Yesterday I had a convention to go to for work and one of the speakers was a friend of mine who every couple of month here and there as she use to work for the company I work for. I seen her before summer and she had mentioned to me her and her husband were having difficulties having a baby and they were in the process of adopting a baby from Hawaii. She and her husband are Hawaiian and this was wonderful for them. when I chatted up with her yesterday I asked her how everything was going with the baby and she said it fell through. My heart was breaking for her. She seemed great, but deep down you know better.
Had lunch with some friends today I hadn't seen in a really long time. One of them told me she was expecting (17 weeks along). I was so excited for her as her and her husband have been trying for a while from what I gathered. She was beaming and she was so happy as she mentioned this has been a great thing since she has had 3 miscarriages before.

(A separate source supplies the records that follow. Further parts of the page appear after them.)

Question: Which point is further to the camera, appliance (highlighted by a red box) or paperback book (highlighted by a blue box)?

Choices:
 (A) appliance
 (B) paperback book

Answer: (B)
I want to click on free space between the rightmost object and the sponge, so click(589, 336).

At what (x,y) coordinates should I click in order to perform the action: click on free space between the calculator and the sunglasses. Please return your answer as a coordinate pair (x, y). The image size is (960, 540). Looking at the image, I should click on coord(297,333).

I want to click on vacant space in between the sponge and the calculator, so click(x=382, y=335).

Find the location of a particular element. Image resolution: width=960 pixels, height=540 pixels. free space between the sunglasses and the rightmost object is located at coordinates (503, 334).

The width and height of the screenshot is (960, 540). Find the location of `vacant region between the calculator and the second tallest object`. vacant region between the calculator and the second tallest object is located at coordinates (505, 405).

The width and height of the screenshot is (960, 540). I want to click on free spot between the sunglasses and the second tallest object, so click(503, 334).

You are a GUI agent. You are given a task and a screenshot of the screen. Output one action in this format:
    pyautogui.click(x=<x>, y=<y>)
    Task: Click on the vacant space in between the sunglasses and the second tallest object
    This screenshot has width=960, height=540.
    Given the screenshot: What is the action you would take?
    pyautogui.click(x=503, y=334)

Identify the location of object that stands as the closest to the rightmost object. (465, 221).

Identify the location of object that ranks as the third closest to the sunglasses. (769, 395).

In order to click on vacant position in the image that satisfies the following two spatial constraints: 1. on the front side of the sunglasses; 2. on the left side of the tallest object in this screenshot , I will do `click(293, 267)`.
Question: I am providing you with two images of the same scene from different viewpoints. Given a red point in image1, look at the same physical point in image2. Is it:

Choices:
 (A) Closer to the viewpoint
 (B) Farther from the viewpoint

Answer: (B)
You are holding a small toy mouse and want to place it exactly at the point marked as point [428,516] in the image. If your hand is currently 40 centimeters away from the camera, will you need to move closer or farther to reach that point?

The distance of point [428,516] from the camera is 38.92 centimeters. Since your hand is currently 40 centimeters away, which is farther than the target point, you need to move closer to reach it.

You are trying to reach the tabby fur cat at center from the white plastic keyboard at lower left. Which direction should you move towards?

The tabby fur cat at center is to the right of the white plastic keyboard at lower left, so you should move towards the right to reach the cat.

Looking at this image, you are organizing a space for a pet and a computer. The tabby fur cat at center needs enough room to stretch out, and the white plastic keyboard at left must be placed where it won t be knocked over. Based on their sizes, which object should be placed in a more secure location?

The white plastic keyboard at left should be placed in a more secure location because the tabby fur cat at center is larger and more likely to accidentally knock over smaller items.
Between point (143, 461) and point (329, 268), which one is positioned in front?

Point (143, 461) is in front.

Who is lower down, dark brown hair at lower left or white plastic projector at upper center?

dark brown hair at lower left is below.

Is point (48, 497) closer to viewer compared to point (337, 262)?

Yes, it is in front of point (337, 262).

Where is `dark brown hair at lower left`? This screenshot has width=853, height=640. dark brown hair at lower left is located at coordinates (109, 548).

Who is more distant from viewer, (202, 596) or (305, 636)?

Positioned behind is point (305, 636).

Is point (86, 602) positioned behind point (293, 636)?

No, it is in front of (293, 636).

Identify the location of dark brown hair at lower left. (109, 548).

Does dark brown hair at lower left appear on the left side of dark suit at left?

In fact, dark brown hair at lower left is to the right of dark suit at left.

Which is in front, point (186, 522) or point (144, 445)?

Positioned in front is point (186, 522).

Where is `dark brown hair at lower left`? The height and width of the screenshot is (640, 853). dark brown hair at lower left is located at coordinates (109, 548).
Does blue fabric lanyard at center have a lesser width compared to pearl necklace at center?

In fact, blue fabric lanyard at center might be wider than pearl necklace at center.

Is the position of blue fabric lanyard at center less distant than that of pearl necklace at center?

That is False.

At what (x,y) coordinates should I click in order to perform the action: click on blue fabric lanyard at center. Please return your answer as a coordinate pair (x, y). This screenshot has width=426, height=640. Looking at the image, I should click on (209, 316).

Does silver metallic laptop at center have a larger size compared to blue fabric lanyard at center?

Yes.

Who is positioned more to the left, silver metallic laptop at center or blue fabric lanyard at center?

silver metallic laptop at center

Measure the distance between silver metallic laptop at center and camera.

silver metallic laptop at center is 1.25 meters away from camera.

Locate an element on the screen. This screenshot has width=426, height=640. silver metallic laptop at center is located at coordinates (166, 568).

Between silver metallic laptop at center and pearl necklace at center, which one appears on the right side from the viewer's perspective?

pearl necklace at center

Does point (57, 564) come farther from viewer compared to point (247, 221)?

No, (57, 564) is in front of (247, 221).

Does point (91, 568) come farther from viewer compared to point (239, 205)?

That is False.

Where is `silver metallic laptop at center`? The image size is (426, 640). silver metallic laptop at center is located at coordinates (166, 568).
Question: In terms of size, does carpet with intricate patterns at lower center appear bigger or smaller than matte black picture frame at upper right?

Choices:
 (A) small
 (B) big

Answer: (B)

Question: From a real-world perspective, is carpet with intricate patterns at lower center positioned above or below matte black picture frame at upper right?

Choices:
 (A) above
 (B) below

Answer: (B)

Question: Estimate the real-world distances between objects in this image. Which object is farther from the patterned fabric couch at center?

Coming back to the office today and thinking about the past two days, it makes me more grateful for being able to have a normal pregnancy with the minor complications I did have. Being a parent is an amazing thing and an amazing accomplishment. It's so sad that some can have children and some can't. I won't say that I think every woman and man should experience pregnancy and parenthood by any means, but for most people I wish they could.
It baffles me some times when you see some of these drugged out people having children who shouldn't have children and than you see people like my friend who would be a wonderful mother and she either is having trouble getting pregnant or just flat out can't get pregnant.
Being able to get pregnant and have a handsome son, it makes me that much more grateful for what I do have. What an amazing thing it is, and what an amazing accomplishment. I don't think it being a parent gives your life purpose, because life in general is purpose, but it does give you a better sense of understanding life.